Neovascularization: The growth of new, small blood vessels. In the retina, this may lead to loss of vision or blindness.
Nephropathy: The medical term when the kidneys are damaged due to disease. The number one cause of kidney disease in the world is due to complications from diabetes.
Hyperglycemia and hypertension can damage the kidneys’ glomeruli. When the kidneys are damaged, protein leaks out of the kidneys into the urine.

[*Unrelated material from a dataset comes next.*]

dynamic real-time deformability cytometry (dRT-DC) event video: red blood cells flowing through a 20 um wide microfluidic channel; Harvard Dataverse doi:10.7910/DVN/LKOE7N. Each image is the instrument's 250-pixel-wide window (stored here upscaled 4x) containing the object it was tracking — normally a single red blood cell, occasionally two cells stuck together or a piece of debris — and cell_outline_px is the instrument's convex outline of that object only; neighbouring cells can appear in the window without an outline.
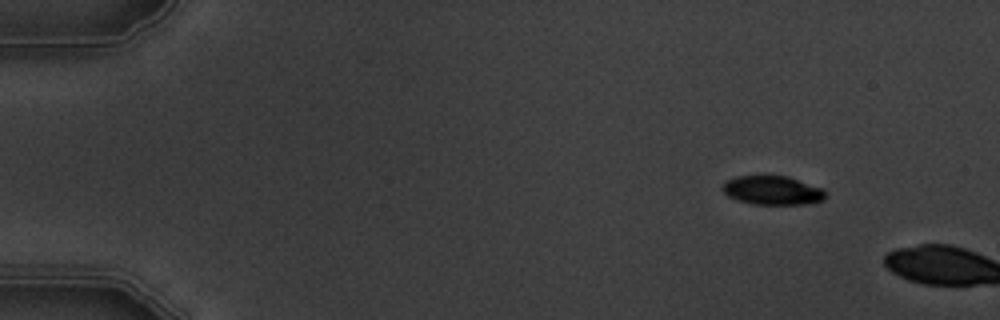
{"species": "common noctule bat (a hibernating species)", "species_latin": "Nyctalus noctula", "temperature_condition": "warm", "stored_images_in_passage": 3, "camera_frame_rate_fps": 3000, "um_per_image_px": 0.085, "animal": {"sex": "male", "body_mass_g": 19.5, "forearm_length_mm": 54.6}, "frame": {"image": 1, "passage_image": 2, "time_ms": 1.0, "image_size_px": [1000, 320], "cell_outline_px": [[828, 192], [824, 200], [812, 204], [752, 204], [736, 200], [728, 196], [720, 188], [724, 180], [736, 176], [788, 176], [820, 188]], "centroid_in_image_um": [65.63, 16.19], "position_along_channel_um": 19.4, "area_um2": 17.57}}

Damaged kidneys can no longer remove waste and extra fluids from the bloodstream.
Nephrologist: A doctor who treats people who have kidney problems.
Nerve Conduction Studies: Tests used to measure for nerve damage; one way to diagnose neuropathy (nerve damage).
Nerve Disease: See neuropathy (below.)
Neuropathy: A condition where nerves in the body are damaged. High blood sugar from uncontrolled diabetes can cause damage to nerves throughout the body, causing numbness in extremities, poor circulation (which can lead to infections and even amputation), and even damage to nerves in the digestive tract causing a condition known as Gastroparesis.
Noninsulin-Dependent Diabetes Mellitus (NIDDM): Former term for type 2 diabetes.
Noninvasive Blood Glucose Monitoring: Measuring blood glucose (sugar) without pricking the finger to obtain a blood sample.
Novolog: A type of insulin.
Novolin: A type of insulin.
NPH Insulin: An intermediate-acting insulin; NPH stands for neutral protamine Hagedorn. On average, NPH insulin starts to lower blood glucose within 1 to 2 hours after injection. It has its strongest effect 6 to 10 hours after injection but keeps working about 10 hours after injection. Also called N insulin.
Nutritionist: A person with training in nutrition; may or may not have specialized training and qualifications. See “dietitian.”